I'm reading An Elementary Introduction to Information Geometry by Frank Nielsen.
On page 18, he says:
Thus the information manifold is both $^F \nabla$-flat and $^F \nabla^\ast$-flat: This structure is called a dually flat manifold (DFM). In a DFM, we have two global affine coordinate systems $\theta(\cdot)$ and $\eta (\cdot)$ related by the Legendre–Fenchel transformation of a pair of potential functions $F$ and $F^\ast$. That is, $( M, F ) \equiv ( M, F^\ast )$, and the dual atlases are $\mathcal A = \{( M, θ ) \}$ and $\mathcal A^\ast = \{( M, \eta ) \}$.
...
On a Bregman manifold, the primal parallel transport of a vector does not change the contravariant vector components, and the dual parallel transport does not change the covariant vector components. Because the dual connections are flat, the dual parallel transports are path-independent.
I'm trying to figure out what this means. Here are what I think are the relevant pieces I understand up to my point of confusion:
- A manifold $M$ is $\nabla$-flat, for some connection $\nabla$, if the curvature tensor $R$ calculated from $\nabla$ has $R = 0$.
- For a connection $\nabla$, we can find its conjugate connection $\nabla^\ast$ with respect to the metric $g$.
- A "dually flat manifold" is therefore one where the curvature for both $\nabla$ and $\nabla^\ast$ is zero.
- If we have a divergence $D: M \times M \rightarrow [0, \infty)$, then we can calculate a metric $^D g$ and connection $^D \nabla$ (and its dual $^{D^\ast} \nabla$) by differentiating $D$ in a specific way, giving us an information manifold $(M, ^D g, ^D \nabla, ^{D^\ast} \nabla)$ (which generally may not be flat).
- Then, if we specifically use the Bregman divergence $B_F$ derived from a convex function $F(\theta)$ on $M$, and use this to calculate the metric $^F g$ and connection(s) $^F \nabla$, we find that the connection $^F \nabla = 0$, so it's a flat manifold, and the conjugate connection $^F \nabla^\ast = 0$ also, which makes it "dually flat".

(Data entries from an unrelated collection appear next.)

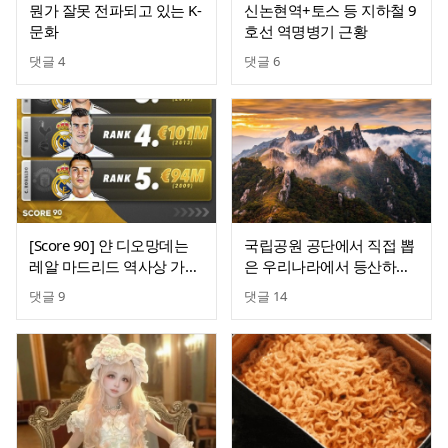
뭔가 잘못 전파되고 있는 K-
신논현역+토스 등 지하철 9
문화
호선 역명병기 근황
댓글
4
댓글
6
[Score 90] 얀 디오망데는
국립공원 공단에서 직접 뽑
레알 마드리드 역사상 가장
은 우리나라에서 등산하기
비싼 영입이 될 예정
제일 힘든 산
댓글
9
댓글
14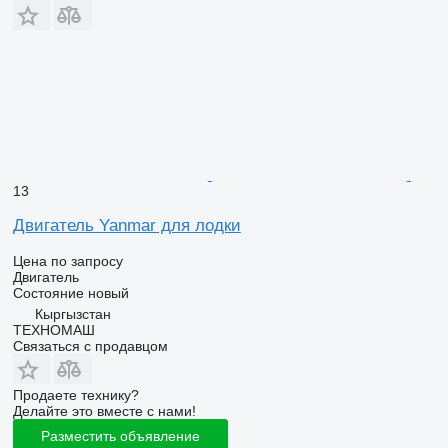
13
Двигатель Yanmar для лодки
Цена по запросу
Двигатель
Состояние
новый
Кыргызстан
ТЕХНОМАШ
Связаться с продавцом
Продаете технику?
Делайте это вместе с нами!
Разместить объявление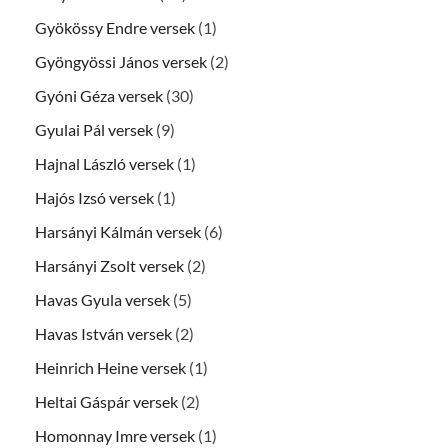
Gyökössy Endre versek
(1)
Gyöngyössi János versek
(2)
Gyóni Géza versek
(30)
Gyulai Pál versek
(9)
Hajnal László versek
(1)
Hajós Izsó versek
(1)
Harsányi Kálmán versek
(6)
Harsányi Zsolt versek
(2)
Havas Gyula versek
(5)
Havas István versek
(2)
Heinrich Heine versek
(1)
Heltai Gáspár versek
(2)
Homonnay Imre versek
(1)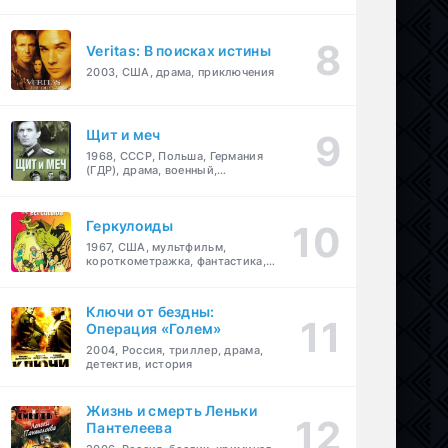
Veritas: В поисках истины
2003, США, драма, приключения
Щит и меч
1968, СССР, Польша, Германия
(ГДР), драма, военный,
приключения
Геркулоиды
1967, США, мультфильм,
короткометражка, фантастика,
приключения
Ключи от бездны:
Операция «Голем»
2004, Россия, триллер, драма,
детектив, история
Жизнь и смерть Леньки
Пантелеева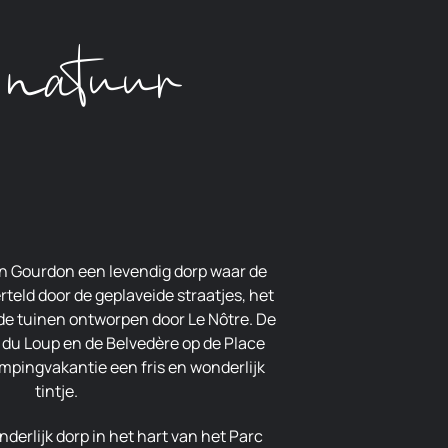
 natuur
teld door de geplaveide straatjes, het
de tuinen ontworpen door Le Nôtre. De
 du Loup en de Belvedère op de Place
mpingvakantie een fris en wonderlijk
tintje.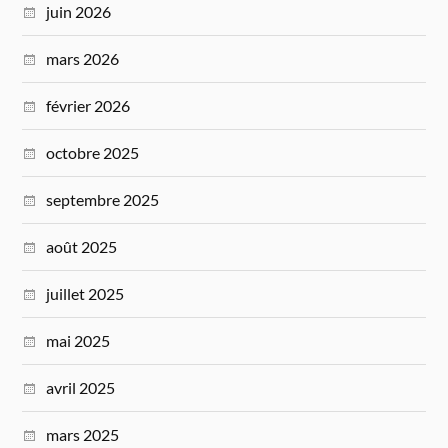
juin 2026
mars 2026
février 2026
octobre 2025
septembre 2025
août 2025
juillet 2025
mai 2025
avril 2025
mars 2025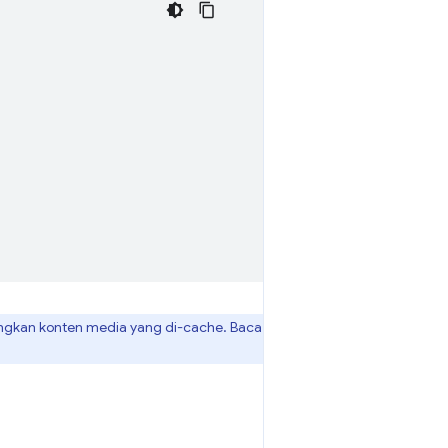
gkan konten media yang di-cache. Baca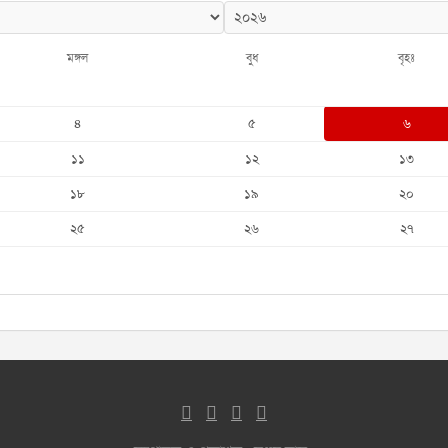
মঙ্গল
বুধ
বৃহঃ
৪
৫
৬
১১
১২
১৩
১৮
১৯
২০
২৫
২৬
২৭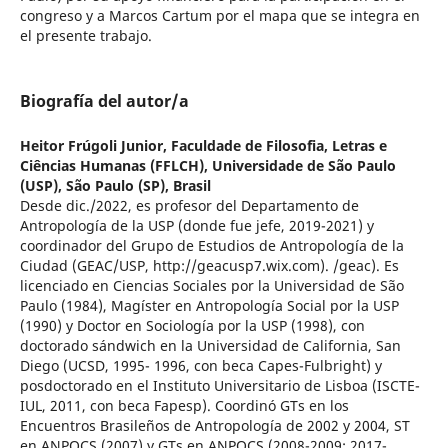
congreso y a Marcos Cartum por el mapa que se integra en
el presente trabajo.
Biografía del autor/a
Heitor Frúgoli Junior,
Faculdade de Filosofia, Letras e
Ciências Humanas (FFLCH), Universidade de São Paulo
(USP), São Paulo (SP), Brasil
Desde dic./2022, es profesor del Departamento de
Antropología de la USP (donde fue jefe, 2019-2021) y
coordinador del Grupo de Estudios de Antropología de la
Ciudad (GEAC/USP, http://geacusp7.wix.com). /geac). Es
licenciado en Ciencias Sociales por la Universidad de São
Paulo (1984), Magíster en Antropología Social por la USP
(1990) y Doctor en Sociología por la USP (1998), con
doctorado sándwich en la Universidad de California, San
Diego (UCSD, 1995- 1996, con beca Capes-Fulbright) y
posdoctorado en el Instituto Universitario de Lisboa (ISCTE-
IUL, 2011, con beca Fapesp). Coordinó GTs en los
Encuentros Brasileños de Antropología de 2002 y 2004, ST
en ANPOCS (2007) y GTs en ANPOCS (2008-2009; 2017-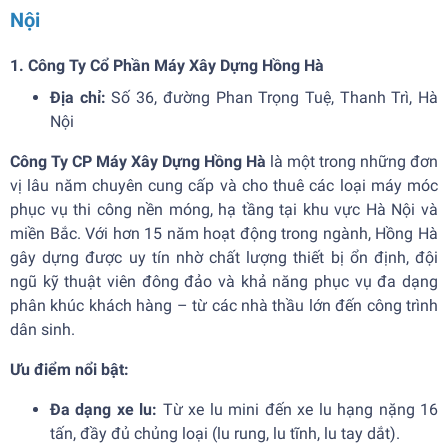
Nội
1. Công Ty Cổ Phần Máy Xây Dựng Hồng Hà
Địa chỉ:
Số 36, đường Phan Trọng Tuệ, Thanh Trì, Hà
Nội
Công Ty CP Máy Xây Dựng Hồng Hà
là một trong những đơn
vị lâu năm chuyên cung cấp và cho thuê các loại máy móc
phục vụ thi công nền móng, hạ tầng tại khu vực Hà Nội và
miền Bắc. Với hơn 15 năm hoạt động trong ngành, Hồng Hà
gây dựng được uy tín nhờ chất lượng thiết bị ổn định, đội
ngũ kỹ thuật viên đông đảo và khả năng phục vụ đa dạng
phân khúc khách hàng – từ các nhà thầu lớn đến công trình
dân sinh.
Ưu điểm nổi bật:
Đa dạng xe lu:
Từ xe lu mini đến xe lu hạng nặng 16
tấn, đầy đủ chủng loại (lu rung, lu tĩnh, lu tay dắt).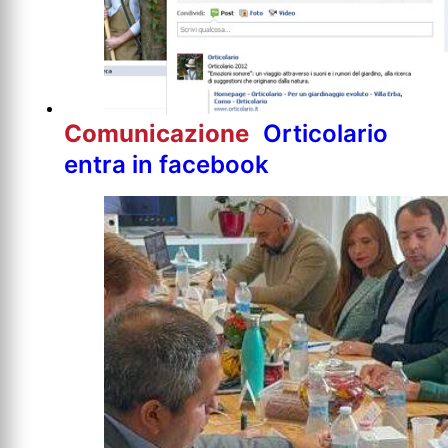
Comunicazione
Orticolario
entra in facebook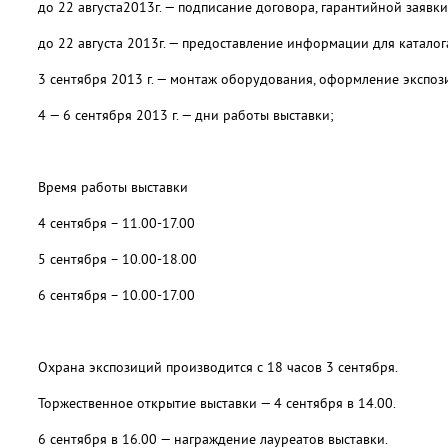
до 22 августа2013г. — подписание договора, гарантийной заявки
до 22 августа 2013г. — предоставление информации для каталога
3 сентября 2013 г. — монтаж оборудования, оформление экспоз
4 — 6 сентября 2013 г. — дни работы выставки;
Время работы выставки
4 сентября – 11.00-17.00
5 сентября – 10.00-18.00
6 сентября – 10.00-17.00
Охрана экспозиций производится с 18 часов 3 сентября.
Торжественное открытие выставки — 4 сентября в 14.00.
6 сентября в 16.00 — награждение лауреатов выставки.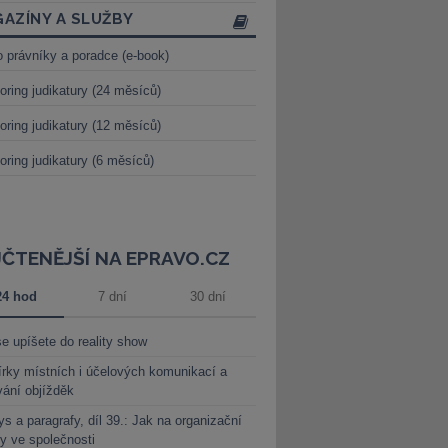
AZÍNY A SLUŽBY
o právníky a poradce (e-book)
oring judikatury (24 měsíců)
oring judikatury (12 měsíců)
oring judikatury (6 měsíců)
JČTENĚJŠÍ NA EPRAVO.CZ
24 hod
7 dní
30 dní
e upíšete do reality show
rky místních i účelových komunikací a
vání objížděk
s a paragrafy, díl 39.: Jak na organizační
y ve společnosti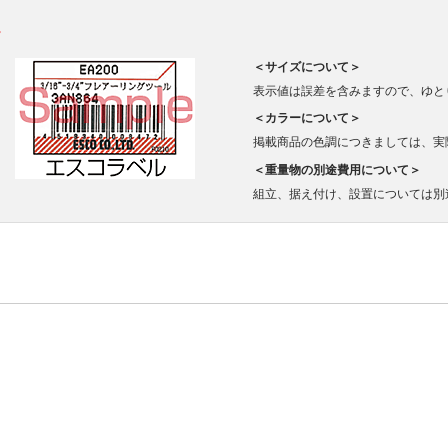
。
＜サイズについて＞
表示値は誤差を含みますので、ゆと
＜カラーについて＞
掲載商品の色調につきましては、実
＜重量物の別途費用について＞
組立、据え付け、設置については別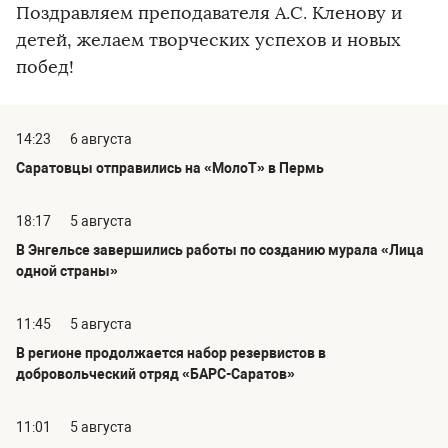
Поздравляем преподавателя А.С. Кленову и
детей, желаем творческих успехов и новых
побед!
14:23
6 августа
Саратовцы отправились на «МолоТ» в Пермь
18:17
5 августа
В Энгельсе завершились работы по созданию мурала «Лица
одной страны»
11:45
5 августа
В регионе продолжается набор резервистов в
добровольческий отряд «БАРС-Саратов»
11:01
5 августа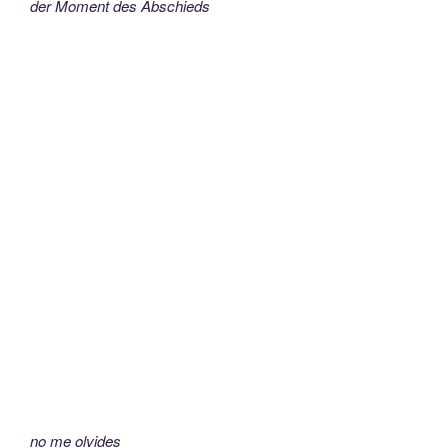
der Moment des Abschieds
no me olvides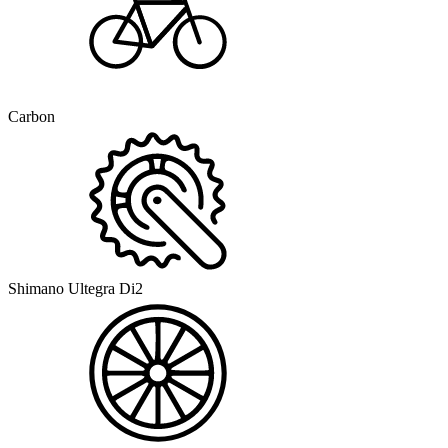
Carbon
Shimano Ultegra Di2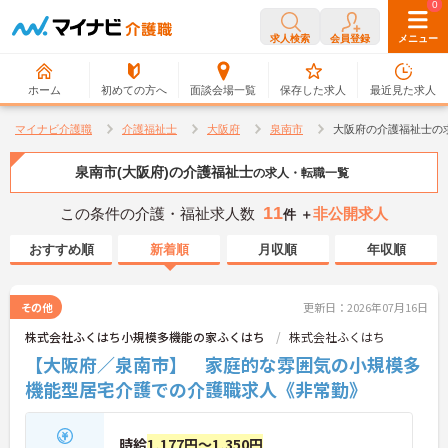
0
0
求人検索
会員登録
メニュー
ホーム
初めての方へ
面談会場一覧
保存した求人
最近見た求人
マイナビ介護職
介護福祉士
大阪府
泉南市
大阪府の介護福祉士の
泉南市(大阪府)の介護福祉士
の求人・転職一覧
11
この条件の介護・福祉求人数
非公開求人
件 ＋
おすすめ順
新着順
月収順
年収順
その他
更新日：2026年07月16日
株式会社ふくはち小規模多機能の家ふくはち
株式会社ふくはち
【大阪府／泉南市】 家庭的な雰囲気の小規模多
機能型居宅介護での介護職求人《非常勤》
時給
1,177円～1,350円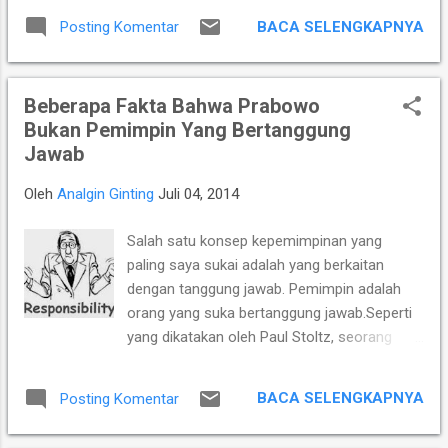
katakan TV One, karena saya melihat
Serangannya pun sangat sensitif, bahkan
perubahan itu ada di TV One. Sebuah
BACA SELENGKAPNYA
Posting Komentar
menurut Ketua MPR RI sangat brutal.
perubahan yang tidak alamiah atau
Beralihnya modus “serangan” ini dapat
direkayasa terjadi di TV One. Sesua...
diduga karena kelompok “penyerang” merasa
Beberapa Fakta Bahwa Prabowo
frustasi dan hampir patah arang. Sebab
Bukan Pemimpin Yang Bertanggung
apapun yang dijadikan sebagai “peluru” dalam
Jawab
“serangannya” semua nya mentok. Jokowi
yang diserang dengan berita ala “Obor
Oleh
Analgin Ginting
Juli 04, 2014
Rakyat” ternyata sama sekali tidak mempan,
bahkan dua orang pentolan Obor Rakyat itu
Salah satu konsep kepemimpinan yang
sekarang ditetapkan sebagai tersangka.
paling saya sukai adalah yang berkaitan
Demikian juga serangan serangan lain seperti
dengan tanggung jawab. Pemimpin adalah
misalnya tuduhan bahwa Jokowi terlibat
orang yang suka bertanggung jawab.Seperti
dalam korupsi pengadaan bus Trans
yang dikatakan oleh Paul Stoltz, seorang
Jakarta. Adanya transkrip palsu seolah olah
pakar kepemimpinan yang juga menemukan
percakapan Megawati dengan Jaksa Agung
adanya kecerdasan dalam mengatasi
tentang rekayasa keterlibatan Jokowi. ...
BACA SELENGKAPNYA
Posting Komentar
kesulitan atau Adversity Quotient (AQ).
Defenisi Paul Stoltz tentang pemimpin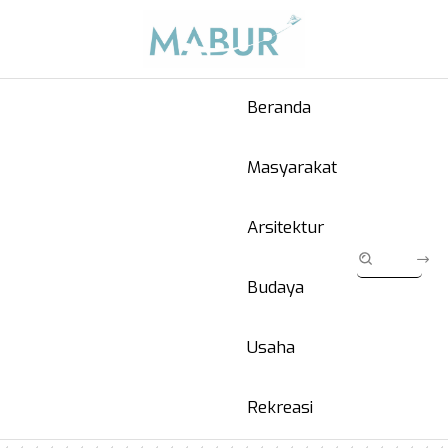
Beranda
Masyarakat
Arsitektur
Budaya
Usaha
Rekreasi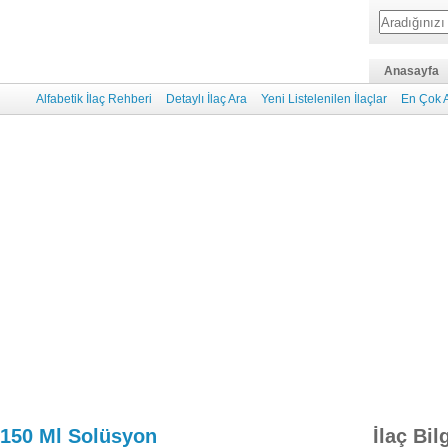
Anasayfa
Alfabetik İlaç Rehberi
Detaylı İlaç Ara
Yeni Listelenilen İlaçlar
En Çok A
 150 Ml Solüsyon
İlaç Bil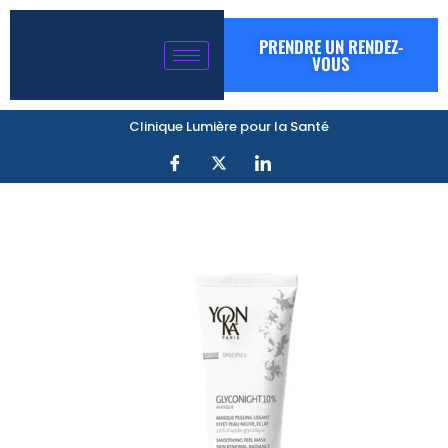
PRENDRE UN RENDEZ-
VOUS
Clinique Lumière pour la Santé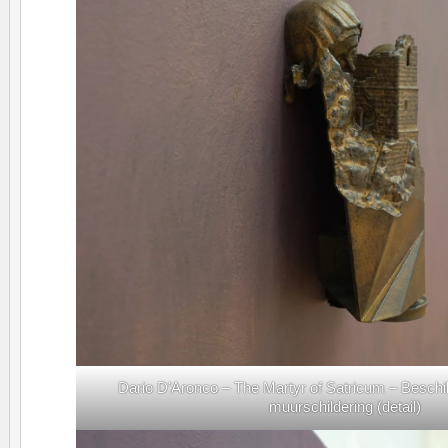
Dario D’Aronco – The Martyr of Satricum – Beschi
muurschildering (detail)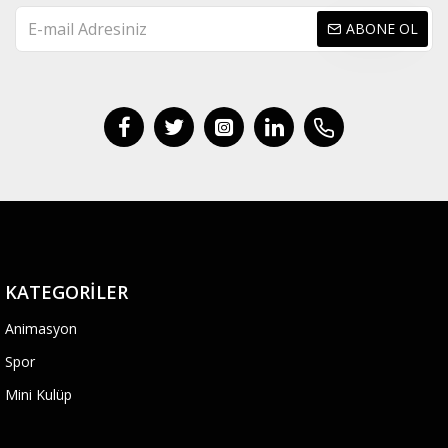
ABONE OL
KATEGORILER
Animasyon
Spor
Mini Kulüp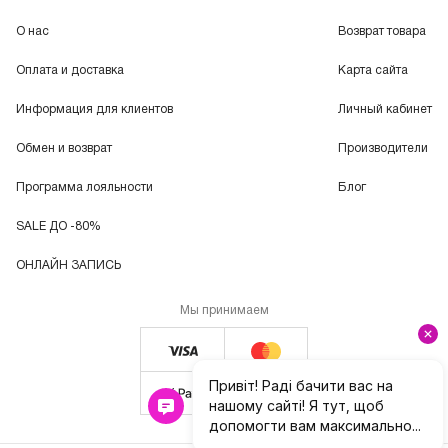
О нас
Возврат товара
Оплата и доставка
Карта сайта
Информация для клиентов
Личный кабинет
Обмен и возврат
Производители
Программа лояльности
Блог
SALE ДО -80%
ОНЛАЙН ЗАПИСЬ
Мы принимаем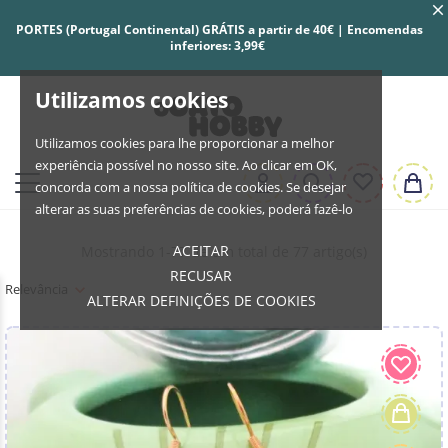
PORTES (Portugal Continental) GRÁTIS a partir de 40€ | Encomendas
inferiores: 3,99€
Utilizamos cookies
Utilizamos cookies para lhe proporcionar a melhor
experiência possível no nosso site. Ao clicar em OK,
concorda com a nossa política de cookies. Se desejar
alterar as suas preferências de cookies, poderá fazê-lo
ACEITAR
Mostrando 1-77 de um total de 77 artigo(s)
RECUSAR
Relevância
ALTERAR DEFINIÇÕES DE COOKIES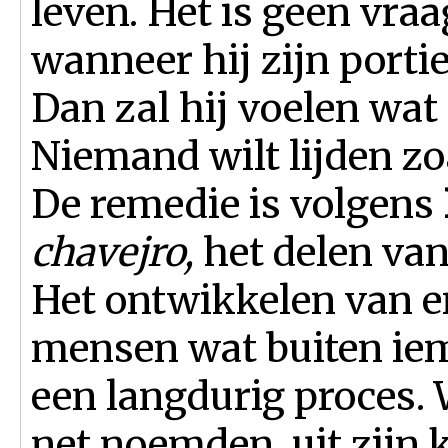
leven. Het is geen vra
wanneer hij zijn portie
Dan zal hij voelen wat
Niemand wilt lijden z
De remedie is volgens
chavejro,
het delen van 
Het ontwikkelen van e
mensen wat buiten iema
een langdurig proces. 
net noemden, uit zijn k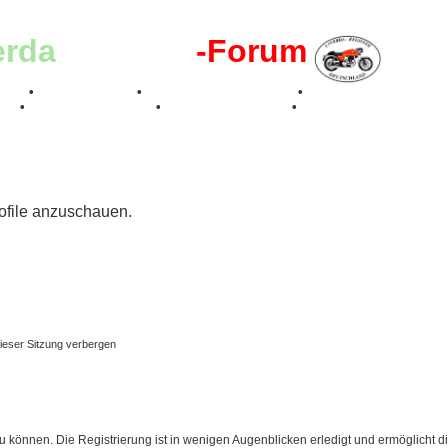
erda
-Register
-Forum
effen
•
Kalenderbilder
•
Valle San Liberale 1996
•
Raduno Mondiale 199
017
•
70 Jahre Feier 2019
•
75 Jahre Feier 2024
•
rofile anzuschauen.
ieser Sitzung verbergen
 können. Die Registrierung ist in wenigen Augenblicken erledigt und ermöglicht di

- Given the convex function $F(\theta)$, we can use a Legendre transformation to calculate the "dual potential function" $F^\ast (\eta) = \sup\limits_{\theta \in \Theta} \{ \theta^\top \eta - F(\theta) \}$
- We can express the coordinates $\theta$ and $\eta$ in terms of each other via $\eta = \nabla F(\theta)$ and $\theta = \nabla F^\ast (\eta)$.
that brings us to the quote above, where I'm confused.
From what I thought, a connection $\nabla$ simply tells us how a tangent vector $v$ changes as we move in a direction $Y$, i.e., $\nabla_{v} Y$. So if a connection is flat, conceptually that means that if we move $v$ around, it "looks the same", i.e., it's not rotating or stretching (is that correct?).
However, even if $v$ stays the same for a given flat connection, depending on which coordinate system/vector basis we're expressing it in, with $v = v^i \partial_i$, it's possible that in one coordinate system, neither the components $v^i$ or the basis vectors $\partial_i$ change, but in another coordinate system the basis vectors $\partial_i$ change as we move around, and therefore the components $v^i$ must change too, so $v$ stays the same.
That's what I understand from the DFM with the two connections $\nabla, \nabla^\ast$. What I'm stuck on (assuming the above is correct) is whether it's true that if both connections are flat, does that mean they do the same thing to a vector, even if they change the components/basis vectors differently?